Saved entries
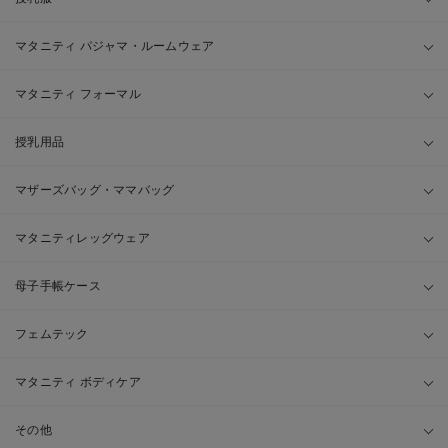
マタニティ パジャマ・ルームウェア
マタニティ フォーマル
授乳用品
マザーズバッグ・ママバッグ
マタニティレッグウェア
母子手帳ケース
フェムテック
マタニティ ボディケア
その他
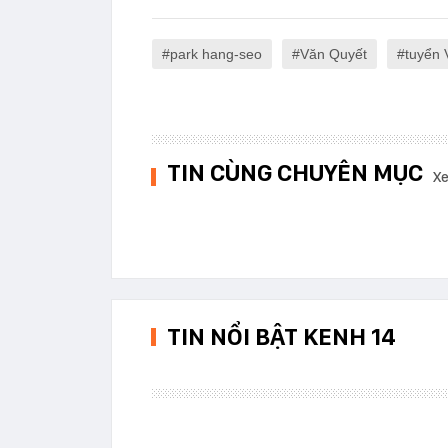
park hang-seo
Văn Quyết
tuyển 
TIN CÙNG CHUYÊN MỤC
Xe
TIN NỔI BẬT KENH 14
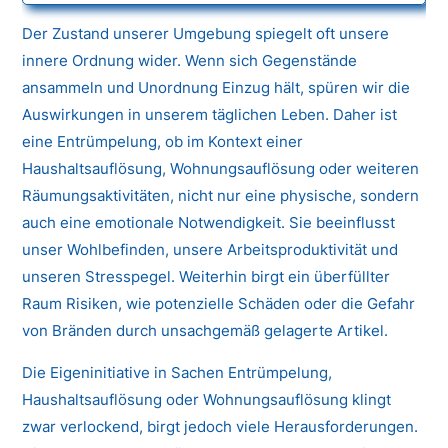
Der Zustand unserer Umgebung spiegelt oft unsere
innere Ordnung wider. Wenn sich Gegenstände
ansammeln und Unordnung Einzug hält, spüren wir die
Auswirkungen in unserem täglichen Leben. Daher ist
eine Entrümpelung, ob im Kontext einer
Haushaltsauflösung, Wohnungsauflösung oder weiteren
Räumungsaktivitäten, nicht nur eine physische, sondern
auch eine emotionale Notwendigkeit. Sie beeinflusst
unser Wohlbefinden, unsere Arbeitsproduktivität und
unseren Stresspegel. Weiterhin birgt ein überfüllter
Raum Risiken, wie potenzielle Schäden oder die Gefahr
von Bränden durch unsachgemäß gelagerte Artikel.
Die Eigeninitiative in Sachen Entrümpelung,
Haushaltsauflösung oder Wohnungsauflösung klingt
zwar verlockend, birgt jedoch viele Herausforderungen.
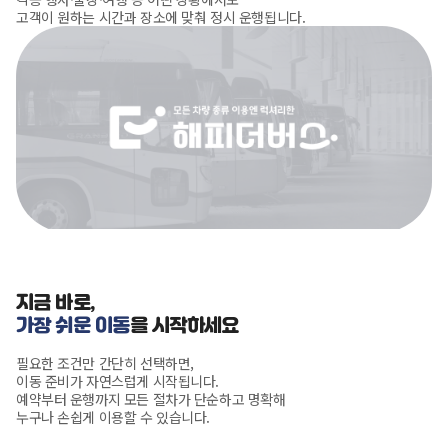
고객이 원하는 시간과 장소에 맞춰 정시 운행됩니다.
지금 바로,
가장 쉬운 이동
을 시작하세요
필요한 조건만 간단히 선택하면,
이동 준비가 자연스럽게 시작됩니다.
예약부터 운행까지 모든 절차가 단순하고 명확해
누구나 손쉽게 이용할 수 있습니다.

- [DIRECTIVE]: List all lines from the entries that include the word "birgt".

- [WRITTEN RESPONSE]:
unseren Stresspegel. Weiterhin birgt ein überfüllter
zwar verlockend, birgt jedoch viele Herausforderungen.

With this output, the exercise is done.